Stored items
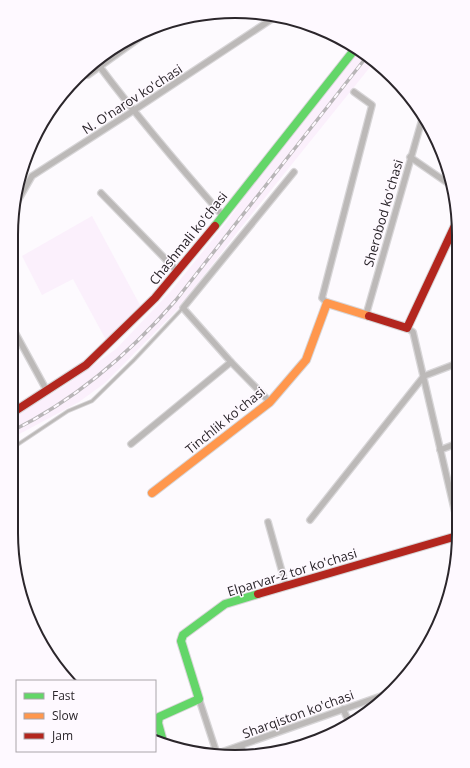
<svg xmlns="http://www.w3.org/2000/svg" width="470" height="768" viewBox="0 0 470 768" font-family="'Open Sans',sans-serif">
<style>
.built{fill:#fbf0fc}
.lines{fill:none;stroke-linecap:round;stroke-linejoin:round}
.lane-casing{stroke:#d7d5d7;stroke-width:4.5}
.street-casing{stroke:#d7d5d7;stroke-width:8}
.fast-casing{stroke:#d7d5d7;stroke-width:10}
.slow-casing{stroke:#d7d5d7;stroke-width:10}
.jam-casing{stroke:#d7d5d7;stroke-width:10}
.lane{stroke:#bcb9b8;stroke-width:2.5}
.street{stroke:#bcb9b8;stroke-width:5.5}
.fast{stroke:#63d668;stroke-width:8}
.slow{stroke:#ff974d;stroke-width:8}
.jam{stroke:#b3261e;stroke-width:8}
.rail-casing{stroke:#b8b5b7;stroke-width:3.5}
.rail{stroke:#fef9ff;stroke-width:2;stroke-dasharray:6;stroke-linecap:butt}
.labels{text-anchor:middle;stroke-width:3;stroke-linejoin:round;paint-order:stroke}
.street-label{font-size:13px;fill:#2b262b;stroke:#fef9ff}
.rim{fill:none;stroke:#2b262b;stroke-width:2}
</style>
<rect width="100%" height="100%" fill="#fdfafe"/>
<g class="built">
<path d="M360,51l11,6 4,4 -136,169 -58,76 -76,77 -26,19 -67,36v-20l54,-33 50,-36 55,-58 54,-67 54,-74z"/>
<path d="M92,216l49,91 -35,33 -33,-61 -31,16 -20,-39z"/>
</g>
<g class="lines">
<defs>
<path id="lane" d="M11,449l57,-38 24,-10 42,-41 48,-51"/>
<g id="street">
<path d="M100,67c39,52 80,100 123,149"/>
<path d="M85,74l3,1 57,-41"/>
<path d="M410,157l42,29"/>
<path d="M101,193l77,79"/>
<path d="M13,209l19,-33 101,-65 142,-94"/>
<path d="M327,303l-5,-5 50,-193 -18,-13"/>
<path d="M366,315l57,-199"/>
<path d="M12,327l35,64"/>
<path d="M407,328l6,4 44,189"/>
<path d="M231,362l-48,-54 111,-136"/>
<path d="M131,444l100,-82 39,40"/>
<path d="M440,450l18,-7"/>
<path d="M310,520l114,-144 34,-13"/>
<path d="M268,522l18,64"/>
<path d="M199,699l18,55"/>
<path d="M343,709l7,15"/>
<path d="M241,746l4,9"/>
<path d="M216,754l171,-60"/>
</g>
<g id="fast">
<path d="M215,226l140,-177"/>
<path d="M164,745l-6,-22 1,-6 40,-18 -18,-58 2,-6 42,-31 33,-10"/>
</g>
<path id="slow" d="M152,493l118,-91 36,-42 21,-57 42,13"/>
<g id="jam">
<path d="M369,316l38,12 51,-109"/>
<path d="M12,413l74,-48 69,-67 60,-72"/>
<path d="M258,594l199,-58"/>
</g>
</defs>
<use href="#lane" class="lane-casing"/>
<use href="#street" class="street-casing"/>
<use href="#fast" class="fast-casing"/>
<use href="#slow" class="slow-casing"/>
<use href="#jam" class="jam-casing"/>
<use href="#lane" class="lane"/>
<use href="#street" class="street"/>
<use href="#fast" class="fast"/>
<use href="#slow" class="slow"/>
<use href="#jam" class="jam"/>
<defs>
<path id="rail" d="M12,431c63,-31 118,-78 164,-131l192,-245"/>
</defs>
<use href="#rail" class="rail-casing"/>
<use href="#rail" class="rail"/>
</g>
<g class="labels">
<g class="street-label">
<text transform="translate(132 99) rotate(-33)" y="5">N. O'narov ko'chasi</text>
<text transform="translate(383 213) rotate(-74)" y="5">Sherobod ko'chasi</text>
<text transform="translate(188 238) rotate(-51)" y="5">Chashmali ko'chasi</text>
<text transform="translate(225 420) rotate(-39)" y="5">Tinchlik ko'chasi</text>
<text transform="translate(292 572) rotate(-17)" y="5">Elparvar-2 tor ko'chasi</text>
<text transform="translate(298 714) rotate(-20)" y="5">Sharqiston ko'chasi</text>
</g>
</g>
<path d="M0 0H470V768H0ZM235 18H235A217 217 0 0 1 452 235V533A217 217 0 0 1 235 750H235A217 217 0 0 1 18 533V235A217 217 0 0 1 235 18Z" fill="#fef9ff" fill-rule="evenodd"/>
<path class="rim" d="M235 18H235A217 217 0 0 1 452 235V533A217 217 0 0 1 235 750H235A217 217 0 0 1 18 533V235A217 217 0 0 1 235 18Z"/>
<rect x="16" y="680" width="140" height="72" fill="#fef9ff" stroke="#aaa5aa"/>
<rect x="24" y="693" width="20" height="6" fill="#63d668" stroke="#aaa5aa"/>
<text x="52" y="700" font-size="12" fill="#2b262b">Fast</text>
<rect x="24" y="713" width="20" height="6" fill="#ff974d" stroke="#aaa5aa"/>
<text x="52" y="720" font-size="12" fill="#2b262b">Slow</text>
<rect x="24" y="733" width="20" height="6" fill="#b3261e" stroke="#aaa5aa"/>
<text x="52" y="740" font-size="12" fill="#2b262b">Jam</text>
</svg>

ABOUT THIS TASK:
Aside from the pictures, copy all of the entries exactly.

RESULT BELOW:
<svg xmlns="http://www.w3.org/2000/svg" width="470" height="768" viewBox="0 0 470 768" font-family="'Open Sans',sans-serif">
<style>
.built{fill:#fbf0fc}
.lines{fill:none;stroke-linecap:round;stroke-linejoin:round}
.lane-casing{stroke:#d7d5d7;stroke-width:4.5}
.street-casing{stroke:#d7d5d7;stroke-width:8}
.fast-casing{stroke:#d7d5d7;stroke-width:10}
.slow-casing{stroke:#d7d5d7;stroke-width:10}
.jam-casing{stroke:#d7d5d7;stroke-width:10}
.lane{stroke:#bcb9b8;stroke-width:2.5}
.street{stroke:#bcb9b8;stroke-width:5.5}
.fast{stroke:#63d668;stroke-width:8}
.slow{stroke:#ff974d;stroke-width:8}
.jam{stroke:#b3261e;stroke-width:8}
.rail-casing{stroke:#b8b5b7;stroke-width:3.5}
.rail{stroke:#fef9ff;stroke-width:2;stroke-dasharray:6;stroke-linecap:butt}
.labels{text-anchor:middle;stroke-width:3;stroke-linejoin:round;paint-order:stroke}
.street-label{font-size:13px;fill:#2b262b;stroke:#fef9ff}
.rim{fill:none;stroke:#2b262b;stroke-width:2}
</style>
<rect width="100%" height="100%" fill="#fdfafe"/>
<g class="built">
<path d="M360,51l11,6 4,4 -136,169 -58,76 -76,77 -26,19 -67,36v-20l54,-33 50,-36 55,-58 54,-67 54,-74z"/>
<path d="M92,216l49,91 -35,33 -33,-61 -31,16 -20,-39z"/>
</g>
<g class="lines">
<defs>
<path id="lane" d="M11,449l57,-38 24,-10 42,-41 48,-51"/>
<g id="street">
<path d="M100,67c39,52 80,100 123,149"/>
<path d="M85,74l3,1 57,-41"/>
<path d="M410,157l42,29"/>
<path d="M101,193l77,79"/>
<path d="M13,209l19,-33 101,-65 142,-94"/>
<path d="M327,303l-5,-5 50,-193 -18,-13"/>
<path d="M366,315l57,-199"/>
<path d="M12,327l35,64"/>
<path d="M407,328l6,4 44,189"/>
<path d="M231,362l-48,-54 111,-136"/>
<path d="M131,444l100,-82 39,40"/>
<path d="M440,450l18,-7"/>
<path d="M310,520l114,-144 34,-13"/>
<path d="M268,522l18,64"/>
<path d="M199,699l18,55"/>
<path d="M343,709l7,15"/>
<path d="M241,746l4,9"/>
<path d="M216,754l171,-60"/>
</g>
<g id="fast">
<path d="M215,226l140,-177"/>
<path d="M164,745l-6,-22 1,-6 40,-18 -18,-58 2,-6 42,-31 33,-10"/>
</g>
<path id="slow" d="M152,493l118,-91 36,-42 21,-57 42,13"/>
<g id="jam">
<path d="M369,316l38,12 51,-109"/>
<path d="M12,413l74,-48 69,-67 60,-72"/>
<path d="M258,594l199,-58"/>
</g>
</defs>
<use href="#lane" class="lane-casing"/>
<use href="#street" class="street-casing"/>
<use href="#fast" class="fast-casing"/>
<use href="#slow" class="slow-casing"/>
<use href="#jam" class="jam-casing"/>
<use href="#lane" class="lane"/>
<use href="#street" class="street"/>
<use href="#fast" class="fast"/>
<use href="#slow" class="slow"/>
<use href="#jam" class="jam"/>
<defs>
<path id="rail" d="M12,431c63,-31 118,-78 164,-131l192,-245"/>
</defs>
<use href="#rail" class="rail-casing"/>
<use href="#rail" class="rail"/>
</g>
<g class="labels">
<g class="street-label">
<text transform="translate(132 99) rotate(-33)" y="5">N. O'narov ko'chasi</text>
<text transform="translate(383 213) rotate(-74)" y="5">Sherobod ko'chasi</text>
<text transform="translate(188 238) rotate(-51)" y="5">Chashmali ko'chasi</text>
<text transform="translate(225 420) rotate(-39)" y="5">Tinchlik ko'chasi</text>
<text transform="translate(292 572) rotate(-17)" y="5">Elparvar-2 tor ko'chasi</text>
<text transform="translate(298 714) rotate(-20)" y="5">Sharqiston ko'chasi</text>
</g>
</g>
<path d="M0 0H470V768H0ZM235 18H235A217 217 0 0 1 452 235V533A217 217 0 0 1 235 750H235A217 217 0 0 1 18 533V235A217 217 0 0 1 235 18Z" fill="#fef9ff" fill-rule="evenodd"/>
<path class="rim" d="M235 18H235A217 217 0 0 1 452 235V533A217 217 0 0 1 235 750H235A217 217 0 0 1 18 533V235A217 217 0 0 1 235 18Z"/>
<rect x="16" y="680" width="140" height="72" fill="#fef9ff" stroke="#aaa5aa"/>
<rect x="24" y="693" width="20" height="6" fill="#63d668" stroke="#aaa5aa"/>
<text x="52" y="700" font-size="12" fill="#2b262b">Fast</text>
<rect x="24" y="713" width="20" height="6" fill="#ff974d" stroke="#aaa5aa"/>
<text x="52" y="720" font-size="12" fill="#2b262b">Slow</text>
<rect x="24" y="733" width="20" height="6" fill="#b3261e" stroke="#aaa5aa"/>
<text x="52" y="740" font-size="12" fill="#2b262b">Jam</text>
</svg>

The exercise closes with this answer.